Based on our results we recommend that journal editors consider giving increased scrutiny at peer-review stage to unfunded LBP trials. Researchers need to carefully consider whether the trial in question can be adequately and appropriately conducted in the absence of funding, and whether the protocol should be subject to peer review. Consumers of LBP trial reports should note this relationship in the case trials are unfunded.
The causal pathway for the relationship between funding and effect size needs further exploration. If larger effect sizes yielded by unfunded trials are incorrect, these may add noise to data consumed by review work decreasing the precision of meta-analyses. If internal validity is a factor, one might raise the question of whether it is ethically justified to undertake unfunded trials of interventions for LBP. If the extent of the pragmatism of a trial is a driving factor, then absorption of the higher absolute effect sizes into specific review work is less of a concern, but a scale of pragmatism might aid interpretation of effect size from individual trials and be useful to reviewers.
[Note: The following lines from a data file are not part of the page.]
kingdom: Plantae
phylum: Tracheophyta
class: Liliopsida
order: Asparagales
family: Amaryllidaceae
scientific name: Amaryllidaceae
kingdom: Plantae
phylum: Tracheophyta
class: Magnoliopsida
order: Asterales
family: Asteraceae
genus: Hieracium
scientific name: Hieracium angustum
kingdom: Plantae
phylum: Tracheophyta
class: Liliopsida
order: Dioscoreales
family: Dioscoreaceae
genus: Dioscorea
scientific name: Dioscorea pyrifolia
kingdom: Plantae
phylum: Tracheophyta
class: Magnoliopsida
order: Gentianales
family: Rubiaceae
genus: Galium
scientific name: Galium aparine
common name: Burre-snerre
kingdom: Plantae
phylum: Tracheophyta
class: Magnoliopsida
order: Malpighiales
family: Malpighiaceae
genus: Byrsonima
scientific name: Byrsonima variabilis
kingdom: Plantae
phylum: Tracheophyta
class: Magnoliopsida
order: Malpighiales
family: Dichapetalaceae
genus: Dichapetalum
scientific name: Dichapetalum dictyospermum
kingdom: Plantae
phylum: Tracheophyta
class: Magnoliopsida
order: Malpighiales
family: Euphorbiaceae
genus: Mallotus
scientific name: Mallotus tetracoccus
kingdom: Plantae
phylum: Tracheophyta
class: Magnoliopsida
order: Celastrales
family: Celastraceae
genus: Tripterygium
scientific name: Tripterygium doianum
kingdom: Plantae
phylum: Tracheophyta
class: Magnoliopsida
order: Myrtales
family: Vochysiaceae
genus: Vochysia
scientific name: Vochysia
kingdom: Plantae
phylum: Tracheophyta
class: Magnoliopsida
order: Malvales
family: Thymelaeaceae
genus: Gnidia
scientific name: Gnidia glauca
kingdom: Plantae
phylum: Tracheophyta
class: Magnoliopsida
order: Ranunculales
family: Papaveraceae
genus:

Research into the relationship between funding status and effect size, and IF and effect size, appears to be dependent of the field of research and the nature of interventions under investigation. For this reason we suggest that investigations are conducted across different fields and interventions so that the relationships between COIs and funding and effect size can be better understood and consumers can take this into consideration, as appropriate.
Authors of LBP trials should explicitly report whether or not funding was attained, as only around two-thirds of all authors are currently doing this. Moreover, more authors need to be explicit about whether or not there were COIs as in our dataset only 29 % of authors are doing this. Journals and editors could consider taking steps to ensuring this information is reported.